◆ ABOUT THIS EXERCISE
Retype all of the data below word for word, leaving out the pictures.

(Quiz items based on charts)
^^^^^^^^

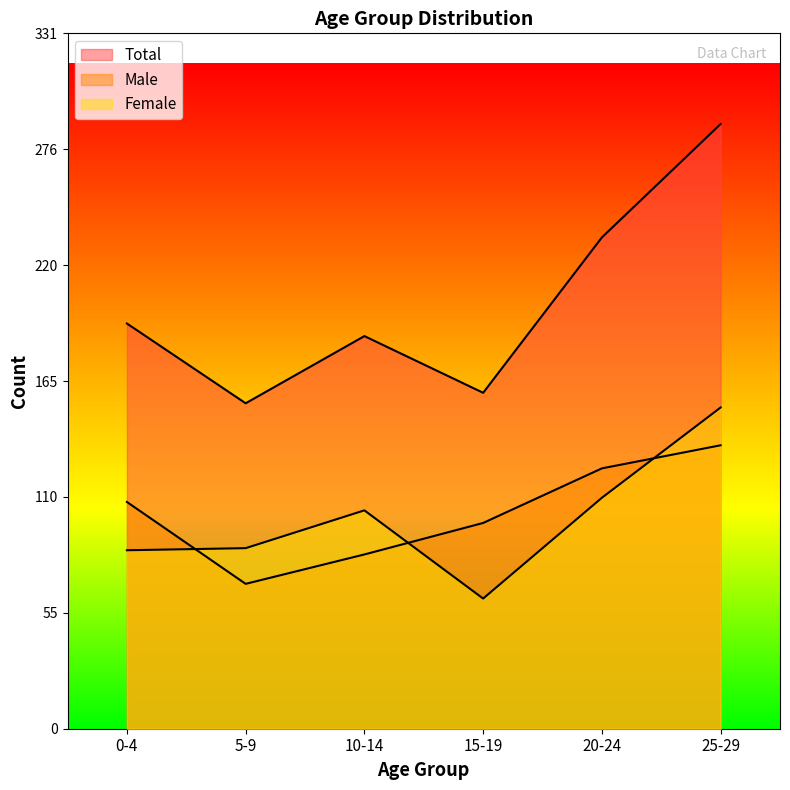

List the labels in order of Male value, smallest first.

5-9, 10-14, 15-19, 0-4, 20-24, 25-29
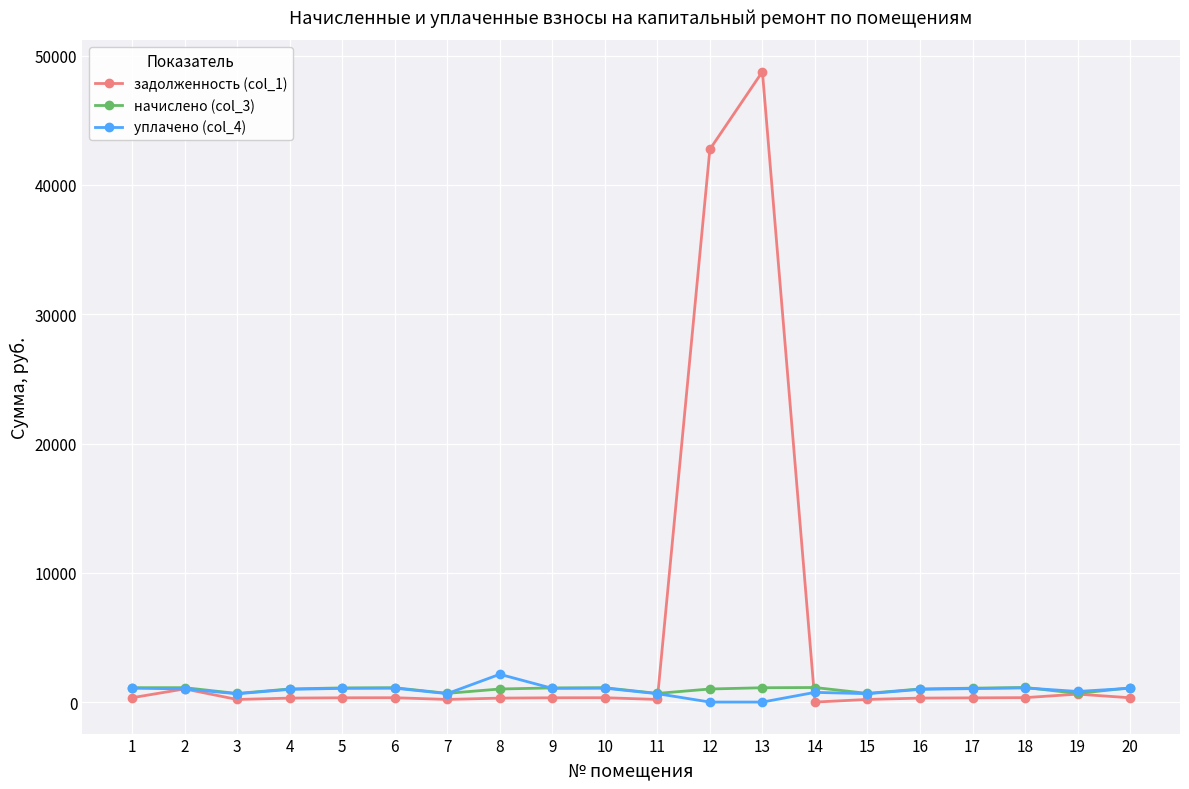

What is the sum of the уплачено (col_4) values at 12 and 9?

1060.6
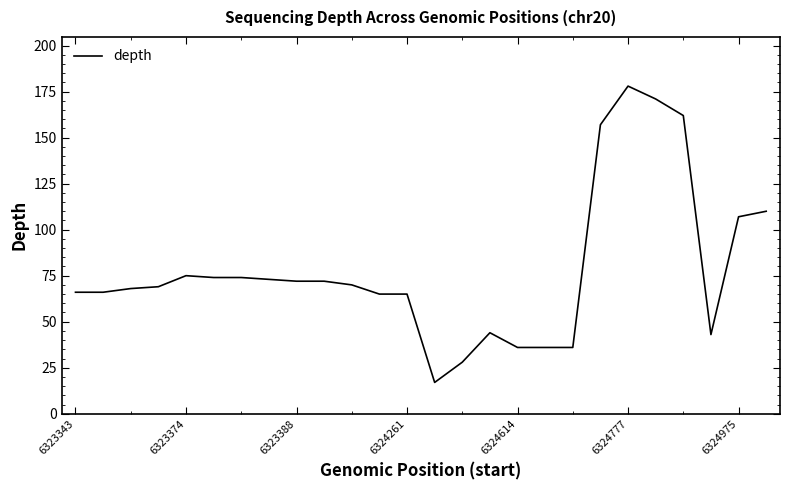

Reading left to right, what are all the values shown in this chart?

66	66	68	69	75	74	74	73	72	72	70	65	65	17	28	44	36	36	36	157	178	171	162	43	107	110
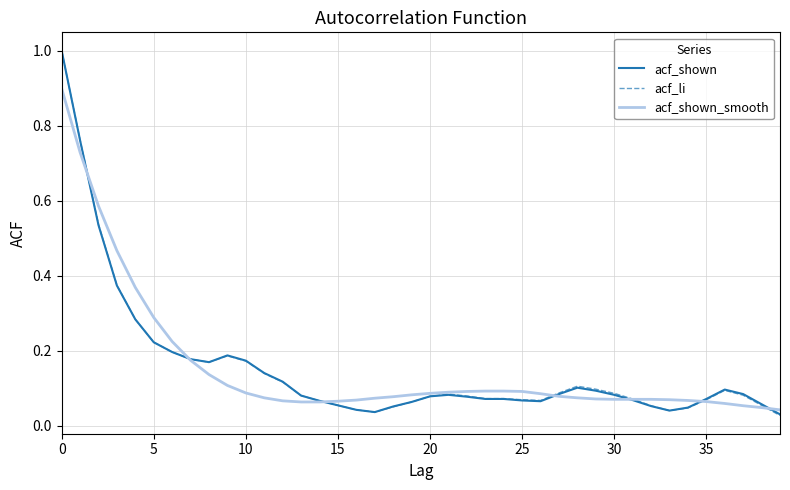

What is the maximum value shown in the chart?

1.0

^^^^^^^^

◆ COMPLETED TASK
List the labels in order of Male value, smallest first.

5-9, 10-14, 15-19, 0-4, 20-24, 25-29

What is the sum of the уплачено (col_4) values at 12 and 9?

1060.6

Reading left to right, what are all the values shown in this chart?

66	66	68	69	75	74	74	73	72	72	70	65	65	17	28	44	36	36	36	157	178	171	162	43	107	110

What is the maximum value shown in the chart?

1.0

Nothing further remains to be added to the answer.